* TEXT UNDER STUDY
----
Are you speaking of safety within the school, like training injuries?  Or are you speaking of safety on the street/self defense?

I think that balancing safety vs. risk can be a largely mental/theoretical game.  For instance, using the fireman analogy...I can see the young recruits asked the question, "The building is on fire, do you go in?"

The answer from the young and immature, yet fearless and gung-ho is, "Absolutely!"

The seasoned, more mature firefighter asks, "Is there anyone inside the building?"

I have had coaches and been the coach, who, after baseball practice, sits the team down and runs scenarios..."Two outs, runners of first and third, grounder to short...Where do you throw the ball?"  Etc.

You train for the all out life endangering physical confrontation, and temper it with the knowledge that it occurs when all else has failed.
----
* EXERCISE
Transcribe the forum post on safety and risk in training from "I think that" to "else has failed.". The material after this point is separate from the post above.

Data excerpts
----
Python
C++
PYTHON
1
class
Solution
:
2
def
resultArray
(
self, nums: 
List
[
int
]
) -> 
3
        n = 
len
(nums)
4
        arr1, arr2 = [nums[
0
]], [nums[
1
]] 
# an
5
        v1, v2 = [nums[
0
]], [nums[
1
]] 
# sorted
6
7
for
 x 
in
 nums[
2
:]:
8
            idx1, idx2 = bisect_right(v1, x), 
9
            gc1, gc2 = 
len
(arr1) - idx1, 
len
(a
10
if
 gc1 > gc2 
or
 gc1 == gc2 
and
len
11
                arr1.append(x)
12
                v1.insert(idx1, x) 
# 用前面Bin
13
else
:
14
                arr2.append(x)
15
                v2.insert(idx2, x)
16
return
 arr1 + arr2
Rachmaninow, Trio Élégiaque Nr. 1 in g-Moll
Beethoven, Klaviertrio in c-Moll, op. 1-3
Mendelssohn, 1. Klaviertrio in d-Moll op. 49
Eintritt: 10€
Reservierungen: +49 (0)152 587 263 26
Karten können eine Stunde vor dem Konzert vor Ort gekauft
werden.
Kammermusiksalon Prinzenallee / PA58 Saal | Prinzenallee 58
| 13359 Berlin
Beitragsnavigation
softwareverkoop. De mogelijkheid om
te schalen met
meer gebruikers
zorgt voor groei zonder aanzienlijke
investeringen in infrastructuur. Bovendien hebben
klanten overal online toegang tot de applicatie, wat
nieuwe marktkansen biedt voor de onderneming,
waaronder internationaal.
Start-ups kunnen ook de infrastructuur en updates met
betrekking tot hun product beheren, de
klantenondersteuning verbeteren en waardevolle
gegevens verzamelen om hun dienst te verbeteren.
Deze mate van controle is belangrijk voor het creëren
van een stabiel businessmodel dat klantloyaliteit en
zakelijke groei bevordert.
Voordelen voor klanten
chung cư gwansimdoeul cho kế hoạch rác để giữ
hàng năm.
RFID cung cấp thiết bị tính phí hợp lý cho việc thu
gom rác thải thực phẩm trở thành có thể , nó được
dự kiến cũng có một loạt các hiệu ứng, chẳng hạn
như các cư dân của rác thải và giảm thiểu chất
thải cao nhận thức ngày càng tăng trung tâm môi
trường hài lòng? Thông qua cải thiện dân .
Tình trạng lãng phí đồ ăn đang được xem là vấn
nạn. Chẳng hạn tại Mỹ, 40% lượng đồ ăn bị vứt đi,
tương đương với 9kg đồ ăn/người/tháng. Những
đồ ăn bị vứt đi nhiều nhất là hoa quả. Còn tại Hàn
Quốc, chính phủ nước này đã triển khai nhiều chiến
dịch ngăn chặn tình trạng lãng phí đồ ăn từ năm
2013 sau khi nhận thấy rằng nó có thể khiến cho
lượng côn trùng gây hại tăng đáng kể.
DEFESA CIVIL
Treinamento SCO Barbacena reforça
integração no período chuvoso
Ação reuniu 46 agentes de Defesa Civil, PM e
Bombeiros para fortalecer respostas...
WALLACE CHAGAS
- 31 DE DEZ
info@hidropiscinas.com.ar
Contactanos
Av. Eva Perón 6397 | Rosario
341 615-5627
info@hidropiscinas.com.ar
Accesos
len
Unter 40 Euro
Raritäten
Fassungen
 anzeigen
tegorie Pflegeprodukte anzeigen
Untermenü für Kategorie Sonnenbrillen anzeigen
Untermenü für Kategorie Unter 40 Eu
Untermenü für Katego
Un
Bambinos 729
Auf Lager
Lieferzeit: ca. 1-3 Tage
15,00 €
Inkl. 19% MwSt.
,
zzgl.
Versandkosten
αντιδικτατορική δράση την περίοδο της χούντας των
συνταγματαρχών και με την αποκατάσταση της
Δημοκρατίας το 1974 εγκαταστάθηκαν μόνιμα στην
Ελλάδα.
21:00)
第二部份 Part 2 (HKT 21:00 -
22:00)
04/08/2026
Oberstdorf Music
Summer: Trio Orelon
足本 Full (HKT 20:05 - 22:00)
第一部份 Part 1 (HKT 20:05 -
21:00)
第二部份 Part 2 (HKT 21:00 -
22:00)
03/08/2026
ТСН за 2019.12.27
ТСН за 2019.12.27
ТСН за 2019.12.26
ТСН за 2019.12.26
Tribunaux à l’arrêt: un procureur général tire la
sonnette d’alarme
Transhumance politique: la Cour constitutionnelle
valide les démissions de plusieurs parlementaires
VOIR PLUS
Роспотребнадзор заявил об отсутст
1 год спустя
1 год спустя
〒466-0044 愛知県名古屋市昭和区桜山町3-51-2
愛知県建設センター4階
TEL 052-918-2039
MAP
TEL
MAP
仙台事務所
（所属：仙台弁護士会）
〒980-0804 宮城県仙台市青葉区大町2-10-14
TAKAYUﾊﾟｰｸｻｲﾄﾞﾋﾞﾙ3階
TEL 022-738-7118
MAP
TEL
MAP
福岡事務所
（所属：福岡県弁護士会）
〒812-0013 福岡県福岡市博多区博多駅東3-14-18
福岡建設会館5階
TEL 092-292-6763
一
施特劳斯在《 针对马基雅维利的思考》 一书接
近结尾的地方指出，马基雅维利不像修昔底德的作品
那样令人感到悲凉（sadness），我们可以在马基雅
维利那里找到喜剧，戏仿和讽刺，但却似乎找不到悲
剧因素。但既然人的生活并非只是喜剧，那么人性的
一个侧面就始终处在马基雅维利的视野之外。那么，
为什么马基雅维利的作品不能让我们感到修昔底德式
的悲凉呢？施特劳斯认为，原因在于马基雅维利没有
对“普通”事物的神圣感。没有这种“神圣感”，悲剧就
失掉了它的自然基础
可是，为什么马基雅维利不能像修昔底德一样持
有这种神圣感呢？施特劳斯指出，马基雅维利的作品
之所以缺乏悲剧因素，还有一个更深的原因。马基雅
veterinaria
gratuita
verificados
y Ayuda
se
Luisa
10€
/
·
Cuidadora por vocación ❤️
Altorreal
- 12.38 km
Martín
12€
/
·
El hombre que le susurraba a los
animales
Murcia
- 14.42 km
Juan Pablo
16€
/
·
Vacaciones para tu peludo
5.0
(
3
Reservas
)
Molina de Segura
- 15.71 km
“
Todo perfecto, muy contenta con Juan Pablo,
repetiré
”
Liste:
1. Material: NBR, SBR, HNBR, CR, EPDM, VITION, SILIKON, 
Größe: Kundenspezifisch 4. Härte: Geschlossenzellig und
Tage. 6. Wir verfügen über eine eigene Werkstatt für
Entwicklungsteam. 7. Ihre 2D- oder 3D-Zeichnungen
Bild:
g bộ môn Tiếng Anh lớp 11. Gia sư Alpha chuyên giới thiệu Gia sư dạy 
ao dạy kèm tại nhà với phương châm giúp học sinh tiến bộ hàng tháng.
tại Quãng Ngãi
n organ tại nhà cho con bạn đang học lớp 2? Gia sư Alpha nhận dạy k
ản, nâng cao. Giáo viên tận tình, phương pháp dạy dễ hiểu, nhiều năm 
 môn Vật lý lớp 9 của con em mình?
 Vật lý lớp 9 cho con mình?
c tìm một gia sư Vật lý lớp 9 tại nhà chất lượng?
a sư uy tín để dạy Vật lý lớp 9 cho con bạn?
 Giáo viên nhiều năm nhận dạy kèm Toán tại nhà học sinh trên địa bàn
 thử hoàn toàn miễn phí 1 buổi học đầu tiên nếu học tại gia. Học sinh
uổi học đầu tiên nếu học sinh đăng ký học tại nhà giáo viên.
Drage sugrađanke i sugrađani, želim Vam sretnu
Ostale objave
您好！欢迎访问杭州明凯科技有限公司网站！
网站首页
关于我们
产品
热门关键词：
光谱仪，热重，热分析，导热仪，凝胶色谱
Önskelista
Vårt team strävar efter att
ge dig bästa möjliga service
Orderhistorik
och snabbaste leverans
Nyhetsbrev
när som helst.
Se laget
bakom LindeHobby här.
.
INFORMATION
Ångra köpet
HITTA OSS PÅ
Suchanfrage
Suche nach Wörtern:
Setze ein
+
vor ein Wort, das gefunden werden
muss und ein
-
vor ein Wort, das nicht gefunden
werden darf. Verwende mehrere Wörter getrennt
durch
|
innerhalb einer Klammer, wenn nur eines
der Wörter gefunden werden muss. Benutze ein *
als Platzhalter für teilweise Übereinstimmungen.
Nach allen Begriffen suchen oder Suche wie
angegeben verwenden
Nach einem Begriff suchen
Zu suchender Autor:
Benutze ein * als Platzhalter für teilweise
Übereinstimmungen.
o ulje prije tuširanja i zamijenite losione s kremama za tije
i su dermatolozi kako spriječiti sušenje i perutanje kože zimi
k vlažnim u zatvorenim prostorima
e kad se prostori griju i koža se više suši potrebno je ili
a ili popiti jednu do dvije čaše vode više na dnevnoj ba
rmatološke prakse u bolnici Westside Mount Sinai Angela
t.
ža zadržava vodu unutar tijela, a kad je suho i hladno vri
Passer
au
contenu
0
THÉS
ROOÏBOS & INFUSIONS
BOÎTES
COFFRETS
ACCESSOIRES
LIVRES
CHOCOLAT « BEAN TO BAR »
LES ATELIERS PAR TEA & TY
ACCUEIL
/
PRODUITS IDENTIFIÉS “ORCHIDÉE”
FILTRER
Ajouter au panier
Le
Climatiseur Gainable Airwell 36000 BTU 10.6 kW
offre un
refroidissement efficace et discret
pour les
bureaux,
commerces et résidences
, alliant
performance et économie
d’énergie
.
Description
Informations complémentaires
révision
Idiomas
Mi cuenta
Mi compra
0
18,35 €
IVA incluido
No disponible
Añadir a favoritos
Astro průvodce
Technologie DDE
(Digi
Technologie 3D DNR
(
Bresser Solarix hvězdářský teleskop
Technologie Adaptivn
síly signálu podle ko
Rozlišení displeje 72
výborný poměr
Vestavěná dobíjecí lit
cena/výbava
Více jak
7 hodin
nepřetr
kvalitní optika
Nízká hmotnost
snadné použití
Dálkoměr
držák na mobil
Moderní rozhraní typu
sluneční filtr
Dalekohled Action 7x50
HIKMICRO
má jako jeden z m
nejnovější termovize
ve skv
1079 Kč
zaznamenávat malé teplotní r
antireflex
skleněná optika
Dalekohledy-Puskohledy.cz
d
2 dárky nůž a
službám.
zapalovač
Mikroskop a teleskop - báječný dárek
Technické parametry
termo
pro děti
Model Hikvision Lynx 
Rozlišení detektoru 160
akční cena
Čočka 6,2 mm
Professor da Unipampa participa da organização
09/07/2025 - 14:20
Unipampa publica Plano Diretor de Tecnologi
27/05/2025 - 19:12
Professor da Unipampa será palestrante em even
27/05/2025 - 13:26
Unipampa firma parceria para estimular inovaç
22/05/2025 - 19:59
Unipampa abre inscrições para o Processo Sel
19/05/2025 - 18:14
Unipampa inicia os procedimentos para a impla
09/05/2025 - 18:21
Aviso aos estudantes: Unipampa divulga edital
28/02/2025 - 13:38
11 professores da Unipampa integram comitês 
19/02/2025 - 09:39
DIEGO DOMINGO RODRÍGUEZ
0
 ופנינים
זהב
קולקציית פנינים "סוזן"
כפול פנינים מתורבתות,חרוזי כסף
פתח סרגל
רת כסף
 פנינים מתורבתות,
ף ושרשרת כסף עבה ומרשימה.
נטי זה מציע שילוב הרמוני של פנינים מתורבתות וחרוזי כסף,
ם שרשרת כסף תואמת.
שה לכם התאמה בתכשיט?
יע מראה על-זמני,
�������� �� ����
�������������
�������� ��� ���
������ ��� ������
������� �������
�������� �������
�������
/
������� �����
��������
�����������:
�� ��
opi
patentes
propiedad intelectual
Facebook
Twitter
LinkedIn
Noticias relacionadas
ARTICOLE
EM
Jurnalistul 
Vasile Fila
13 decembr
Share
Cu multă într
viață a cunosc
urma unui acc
----
* ANSWER
I think that balancing safety vs. risk can be a largely mental/theoretical game.  For instance, using the fireman analogy...I can see the young recruits asked the question, "The building is on fire, do you go in?"

The answer from the young and immature, yet fearless and gung-ho is, "Absolutely!"

The seasoned, more mature firefighter asks, "Is there anyone inside the building?"

I have had coaches and been the coach, who, after baseball practice, sits the team down and runs scenarios..."Two outs, runners of first and third, grounder to short...Where do you throw the ball?"  Etc.

You train for the all out life endangering physical confrontation, and temper it with the knowledge that it occurs when all else has failed.